L’Istituto per gli Studi di Politica Internazionale, l’Ispi, anche se tralascia l’attualità non fa sconti. E ci dice che anche nel 2014 le relazioni politiche ed economiche internazionali non hanno ancora risolto i loro principali problemi. Ancora ‘in mezzo al guado’. Il neo terrorismo islamico dell’Isis, certo, ma tutt’altro che superata la grande crisi economica esplosa ormai da otto anni, solo in parte riassorbita negli Stati Uniti che resta particolarmente acuta proprio in Europa e in Paesi emergenti. Pura peggio lo scenario internazionale per cui si parla di ‘decomposizione dell’ordine internazionale.
Nel 2014 si sono moltiplicate o aggravate le crisi diplomatiche e militari in Medio Oriente, in Libia e nella stessa Europa fino a coinvolgere direttamente anche una grande potenza come la Russia. Ciò che ha contribuito più di tutto a rafforzare la sensazione di trovarsi ancora in mezzo a un guado è il nuovo, brusco raffreddamento delle speranze di ripresa economica coltivate in Europa nell’ultimo biennio, per non parlare di quelle ancora più ambiziose suscitate solo sei anni fa, su scala globale, dall’elezione alla presidenza degli Stati Uniti di Barack Obama. Che vince in economia e basta.
La grande svolta promessa da Barack Obama è la prima vittima della ‘epidemia’ di crisi dell’ultimo anno. Nata per rimediare ai disastri politici e militari della ‘dottrina Bush’, anche la politica estera dell’amministrazione democratica ha finito per perdersi in una crescente confusione strategica, simboleggiata nell’ultimo anno dalla nuova crisi nei rapporti con la Russia -fine delle illusioni nei rapporti con il vecchio nemico- dalla precipitosa rinuncia al disimpegno militare dall’Iraq imposta dal Califfato, e accompagnata dal prolungamento della missione di combattimento in Afghanistan.

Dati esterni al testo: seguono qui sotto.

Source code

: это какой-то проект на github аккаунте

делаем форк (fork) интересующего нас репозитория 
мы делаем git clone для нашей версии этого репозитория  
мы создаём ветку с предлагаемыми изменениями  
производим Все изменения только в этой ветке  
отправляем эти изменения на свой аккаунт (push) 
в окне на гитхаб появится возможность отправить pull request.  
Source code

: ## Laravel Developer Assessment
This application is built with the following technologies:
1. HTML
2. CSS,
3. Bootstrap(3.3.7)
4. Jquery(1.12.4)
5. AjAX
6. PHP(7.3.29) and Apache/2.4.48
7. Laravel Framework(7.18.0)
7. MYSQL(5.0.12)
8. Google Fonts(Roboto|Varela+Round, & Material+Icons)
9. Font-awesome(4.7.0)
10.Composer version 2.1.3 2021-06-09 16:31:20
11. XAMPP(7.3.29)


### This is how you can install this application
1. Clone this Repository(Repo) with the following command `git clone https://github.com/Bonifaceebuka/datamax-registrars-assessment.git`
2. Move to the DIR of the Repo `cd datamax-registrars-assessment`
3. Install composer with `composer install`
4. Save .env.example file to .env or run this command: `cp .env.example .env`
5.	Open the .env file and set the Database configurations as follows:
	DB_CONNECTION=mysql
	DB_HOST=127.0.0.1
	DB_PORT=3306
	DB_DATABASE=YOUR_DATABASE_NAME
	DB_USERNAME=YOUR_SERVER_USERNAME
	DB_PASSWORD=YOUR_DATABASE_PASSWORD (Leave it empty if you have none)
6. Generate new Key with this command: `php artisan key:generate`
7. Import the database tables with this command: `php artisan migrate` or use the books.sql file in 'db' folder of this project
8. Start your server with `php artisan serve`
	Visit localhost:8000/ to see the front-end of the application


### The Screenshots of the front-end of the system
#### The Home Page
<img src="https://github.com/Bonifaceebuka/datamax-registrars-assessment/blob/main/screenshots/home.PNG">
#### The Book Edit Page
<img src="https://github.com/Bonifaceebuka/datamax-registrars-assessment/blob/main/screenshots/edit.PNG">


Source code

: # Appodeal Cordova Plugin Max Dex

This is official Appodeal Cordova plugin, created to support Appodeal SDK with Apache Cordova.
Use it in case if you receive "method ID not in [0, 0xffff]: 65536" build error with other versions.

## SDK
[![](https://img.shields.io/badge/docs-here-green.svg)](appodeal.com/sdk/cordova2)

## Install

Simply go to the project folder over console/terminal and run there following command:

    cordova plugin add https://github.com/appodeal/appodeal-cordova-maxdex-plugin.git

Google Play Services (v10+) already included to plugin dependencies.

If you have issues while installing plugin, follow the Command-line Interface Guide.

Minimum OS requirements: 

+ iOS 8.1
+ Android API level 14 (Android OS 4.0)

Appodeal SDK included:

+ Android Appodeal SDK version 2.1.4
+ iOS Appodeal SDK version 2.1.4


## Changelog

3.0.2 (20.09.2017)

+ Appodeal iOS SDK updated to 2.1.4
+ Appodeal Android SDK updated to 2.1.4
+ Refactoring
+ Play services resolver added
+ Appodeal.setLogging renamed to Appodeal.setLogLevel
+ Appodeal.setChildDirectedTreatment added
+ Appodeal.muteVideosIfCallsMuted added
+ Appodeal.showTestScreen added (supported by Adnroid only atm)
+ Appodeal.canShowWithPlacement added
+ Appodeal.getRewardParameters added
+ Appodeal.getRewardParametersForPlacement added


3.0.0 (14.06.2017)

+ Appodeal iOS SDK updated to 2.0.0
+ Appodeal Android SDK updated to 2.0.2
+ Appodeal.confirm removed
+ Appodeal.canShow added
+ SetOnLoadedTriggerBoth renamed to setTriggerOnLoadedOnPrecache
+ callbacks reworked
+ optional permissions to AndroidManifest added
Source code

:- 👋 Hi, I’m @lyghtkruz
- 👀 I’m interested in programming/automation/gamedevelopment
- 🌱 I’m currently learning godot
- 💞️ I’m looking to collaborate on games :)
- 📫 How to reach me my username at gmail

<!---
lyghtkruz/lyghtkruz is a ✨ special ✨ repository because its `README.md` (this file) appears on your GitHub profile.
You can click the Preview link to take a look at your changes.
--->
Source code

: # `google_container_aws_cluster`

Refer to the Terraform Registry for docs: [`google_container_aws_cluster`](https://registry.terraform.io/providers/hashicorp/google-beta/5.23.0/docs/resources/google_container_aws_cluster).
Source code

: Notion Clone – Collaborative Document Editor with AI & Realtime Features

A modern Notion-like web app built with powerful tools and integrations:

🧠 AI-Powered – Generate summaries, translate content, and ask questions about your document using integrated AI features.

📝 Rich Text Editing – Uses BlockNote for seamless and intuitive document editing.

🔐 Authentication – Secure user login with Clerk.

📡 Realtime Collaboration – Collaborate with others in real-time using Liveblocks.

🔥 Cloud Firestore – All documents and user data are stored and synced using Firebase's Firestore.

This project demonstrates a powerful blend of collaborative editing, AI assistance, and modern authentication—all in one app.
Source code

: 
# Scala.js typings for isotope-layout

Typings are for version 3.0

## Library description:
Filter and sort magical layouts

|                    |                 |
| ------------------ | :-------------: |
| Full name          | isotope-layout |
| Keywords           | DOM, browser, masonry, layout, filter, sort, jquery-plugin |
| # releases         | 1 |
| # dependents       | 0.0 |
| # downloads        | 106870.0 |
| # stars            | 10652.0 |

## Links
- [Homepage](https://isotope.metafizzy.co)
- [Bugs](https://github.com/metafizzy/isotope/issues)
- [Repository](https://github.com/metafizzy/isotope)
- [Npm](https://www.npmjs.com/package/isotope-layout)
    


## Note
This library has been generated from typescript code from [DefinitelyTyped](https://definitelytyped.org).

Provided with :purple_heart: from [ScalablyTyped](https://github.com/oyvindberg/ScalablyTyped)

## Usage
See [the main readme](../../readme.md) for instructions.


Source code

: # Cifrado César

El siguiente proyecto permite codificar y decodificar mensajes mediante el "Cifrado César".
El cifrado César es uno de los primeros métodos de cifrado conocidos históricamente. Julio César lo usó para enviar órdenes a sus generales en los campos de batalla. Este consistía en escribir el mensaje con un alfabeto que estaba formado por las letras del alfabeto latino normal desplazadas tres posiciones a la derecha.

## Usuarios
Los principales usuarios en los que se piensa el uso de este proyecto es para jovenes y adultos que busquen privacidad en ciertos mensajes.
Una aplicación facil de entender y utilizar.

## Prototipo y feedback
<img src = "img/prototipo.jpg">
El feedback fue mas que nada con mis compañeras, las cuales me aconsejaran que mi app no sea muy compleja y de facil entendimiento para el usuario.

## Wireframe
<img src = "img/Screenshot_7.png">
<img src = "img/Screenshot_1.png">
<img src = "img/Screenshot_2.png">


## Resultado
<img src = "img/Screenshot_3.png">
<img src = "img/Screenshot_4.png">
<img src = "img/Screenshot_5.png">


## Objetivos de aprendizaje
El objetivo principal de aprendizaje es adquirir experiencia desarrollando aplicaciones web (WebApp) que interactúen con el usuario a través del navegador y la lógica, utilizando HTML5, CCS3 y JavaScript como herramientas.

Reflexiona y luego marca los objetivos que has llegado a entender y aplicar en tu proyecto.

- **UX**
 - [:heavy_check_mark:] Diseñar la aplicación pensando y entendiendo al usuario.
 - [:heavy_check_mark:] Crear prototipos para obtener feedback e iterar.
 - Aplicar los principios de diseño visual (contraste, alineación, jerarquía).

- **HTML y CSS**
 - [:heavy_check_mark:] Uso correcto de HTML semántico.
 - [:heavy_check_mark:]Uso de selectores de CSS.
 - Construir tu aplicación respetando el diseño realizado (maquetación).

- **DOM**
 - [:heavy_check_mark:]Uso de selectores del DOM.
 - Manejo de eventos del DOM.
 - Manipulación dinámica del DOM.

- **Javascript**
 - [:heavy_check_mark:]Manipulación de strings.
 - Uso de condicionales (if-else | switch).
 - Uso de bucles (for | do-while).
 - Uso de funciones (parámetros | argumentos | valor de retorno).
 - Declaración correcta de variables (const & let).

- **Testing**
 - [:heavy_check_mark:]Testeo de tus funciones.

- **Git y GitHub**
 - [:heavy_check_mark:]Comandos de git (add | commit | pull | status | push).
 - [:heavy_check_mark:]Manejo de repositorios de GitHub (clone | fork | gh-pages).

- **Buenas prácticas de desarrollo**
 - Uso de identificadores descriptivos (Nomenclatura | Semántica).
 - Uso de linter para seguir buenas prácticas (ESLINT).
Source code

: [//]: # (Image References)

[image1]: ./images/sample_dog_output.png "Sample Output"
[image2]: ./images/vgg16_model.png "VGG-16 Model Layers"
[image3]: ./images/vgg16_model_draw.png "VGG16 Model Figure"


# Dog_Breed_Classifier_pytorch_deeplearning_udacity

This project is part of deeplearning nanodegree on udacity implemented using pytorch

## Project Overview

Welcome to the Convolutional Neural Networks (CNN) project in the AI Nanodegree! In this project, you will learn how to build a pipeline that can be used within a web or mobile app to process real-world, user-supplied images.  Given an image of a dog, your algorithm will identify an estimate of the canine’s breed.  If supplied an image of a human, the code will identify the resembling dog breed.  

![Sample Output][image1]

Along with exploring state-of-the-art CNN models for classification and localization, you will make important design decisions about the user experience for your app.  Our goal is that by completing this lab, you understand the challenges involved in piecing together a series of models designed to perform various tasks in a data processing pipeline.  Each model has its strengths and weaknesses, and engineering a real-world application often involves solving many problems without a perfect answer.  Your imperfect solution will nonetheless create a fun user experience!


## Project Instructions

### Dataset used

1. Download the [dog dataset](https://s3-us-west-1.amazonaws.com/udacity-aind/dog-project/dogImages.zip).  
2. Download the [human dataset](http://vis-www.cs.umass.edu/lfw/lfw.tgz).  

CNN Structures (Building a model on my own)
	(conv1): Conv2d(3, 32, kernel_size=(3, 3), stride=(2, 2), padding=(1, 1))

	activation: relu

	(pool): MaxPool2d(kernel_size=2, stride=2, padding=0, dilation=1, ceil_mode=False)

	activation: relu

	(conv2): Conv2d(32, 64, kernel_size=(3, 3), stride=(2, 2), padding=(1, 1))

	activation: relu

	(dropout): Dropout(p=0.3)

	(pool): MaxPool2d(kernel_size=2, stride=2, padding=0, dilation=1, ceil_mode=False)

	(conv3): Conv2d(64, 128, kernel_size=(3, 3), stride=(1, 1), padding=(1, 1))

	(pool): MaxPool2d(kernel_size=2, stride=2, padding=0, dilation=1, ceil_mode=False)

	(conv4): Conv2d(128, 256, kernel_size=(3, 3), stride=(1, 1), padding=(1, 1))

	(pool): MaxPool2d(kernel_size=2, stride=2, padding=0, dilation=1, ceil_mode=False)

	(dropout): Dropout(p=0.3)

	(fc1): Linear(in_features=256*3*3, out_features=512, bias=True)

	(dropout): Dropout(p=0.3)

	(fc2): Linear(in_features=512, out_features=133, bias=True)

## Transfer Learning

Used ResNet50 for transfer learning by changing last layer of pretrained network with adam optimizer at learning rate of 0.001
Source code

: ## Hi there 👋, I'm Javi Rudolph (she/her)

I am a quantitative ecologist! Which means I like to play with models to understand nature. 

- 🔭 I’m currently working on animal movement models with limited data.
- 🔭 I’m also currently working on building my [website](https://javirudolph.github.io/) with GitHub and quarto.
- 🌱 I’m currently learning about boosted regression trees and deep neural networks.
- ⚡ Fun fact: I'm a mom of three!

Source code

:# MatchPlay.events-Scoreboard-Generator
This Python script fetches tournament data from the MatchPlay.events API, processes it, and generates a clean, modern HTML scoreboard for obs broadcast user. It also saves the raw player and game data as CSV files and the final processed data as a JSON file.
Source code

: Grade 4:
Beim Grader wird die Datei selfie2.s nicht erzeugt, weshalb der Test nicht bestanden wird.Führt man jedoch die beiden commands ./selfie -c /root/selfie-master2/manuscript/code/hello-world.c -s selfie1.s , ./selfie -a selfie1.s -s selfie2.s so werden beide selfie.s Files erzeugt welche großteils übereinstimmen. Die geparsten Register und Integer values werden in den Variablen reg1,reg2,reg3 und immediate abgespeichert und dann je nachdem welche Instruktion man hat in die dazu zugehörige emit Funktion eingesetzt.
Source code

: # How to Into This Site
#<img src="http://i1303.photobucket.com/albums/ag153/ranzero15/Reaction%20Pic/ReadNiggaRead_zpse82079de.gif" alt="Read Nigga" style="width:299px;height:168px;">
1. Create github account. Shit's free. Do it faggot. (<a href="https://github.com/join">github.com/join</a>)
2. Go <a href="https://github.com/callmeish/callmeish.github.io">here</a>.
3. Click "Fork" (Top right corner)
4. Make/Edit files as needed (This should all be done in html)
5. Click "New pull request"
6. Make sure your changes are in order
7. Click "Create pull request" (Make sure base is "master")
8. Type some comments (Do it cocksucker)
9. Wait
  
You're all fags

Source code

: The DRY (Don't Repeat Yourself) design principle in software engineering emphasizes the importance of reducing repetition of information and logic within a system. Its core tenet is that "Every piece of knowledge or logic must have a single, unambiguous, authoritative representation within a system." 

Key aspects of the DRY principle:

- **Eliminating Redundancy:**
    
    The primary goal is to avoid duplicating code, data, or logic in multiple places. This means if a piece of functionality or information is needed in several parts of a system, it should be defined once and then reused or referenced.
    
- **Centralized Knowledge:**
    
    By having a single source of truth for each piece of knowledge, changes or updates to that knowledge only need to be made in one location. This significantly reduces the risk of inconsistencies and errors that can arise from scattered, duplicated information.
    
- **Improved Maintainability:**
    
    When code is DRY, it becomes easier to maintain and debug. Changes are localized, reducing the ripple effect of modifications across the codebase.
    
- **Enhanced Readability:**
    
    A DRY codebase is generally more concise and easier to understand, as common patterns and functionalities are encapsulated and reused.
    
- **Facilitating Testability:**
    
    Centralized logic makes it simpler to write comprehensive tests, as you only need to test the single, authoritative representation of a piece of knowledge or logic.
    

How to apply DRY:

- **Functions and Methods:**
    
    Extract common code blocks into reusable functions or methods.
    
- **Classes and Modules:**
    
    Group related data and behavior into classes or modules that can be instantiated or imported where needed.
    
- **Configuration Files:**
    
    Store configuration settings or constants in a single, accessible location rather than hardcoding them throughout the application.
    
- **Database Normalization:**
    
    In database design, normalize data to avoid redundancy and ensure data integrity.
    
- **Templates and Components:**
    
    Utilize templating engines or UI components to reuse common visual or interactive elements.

Dietro le difficoltà e, secondo molti osservatori, il fallimento della politica estera di Obama, quella che si profila è una decomposizione più generale del modello di Nuovo Ordine Internazionale varato agli inizi degli anni Novanta e rilanciato, militarizzato, all’inizio del decennio successivo. Da Clinton a Bush, per intenderci. La portata dell’attuale crisi appare immagine riflessa della natura ambiziosa e irrealistica di quel modello fondato sullo strapotere del paese-leader, la collaborazione di una cerchia sempre più ampia di alleati e sull’acquiescenza di tutti i potenziali antagonisti.
Era un progetto di ‘ingegneria sociale’, una sorta di ‘religione civile’ della transizione al mercato e alla democrazia. Associazione dei due contenuto ormai decisamente incerta. Sollecitato da molti il passaggio dal mercato alla democrazia. Ma in attesa del sogno, i valori in campo col mercato che dovrebbe produrre anche democrazia, entrano in conflitto tra loro. E sta prevalendo la voglia, la preferenza per la democrazia, il principio dell’eguaglianza fra gli Stati, l’appello alla giustizia, il timore dell’instabilità, contro lo strapotere del più forte e per il rispetto del diritto internazionale.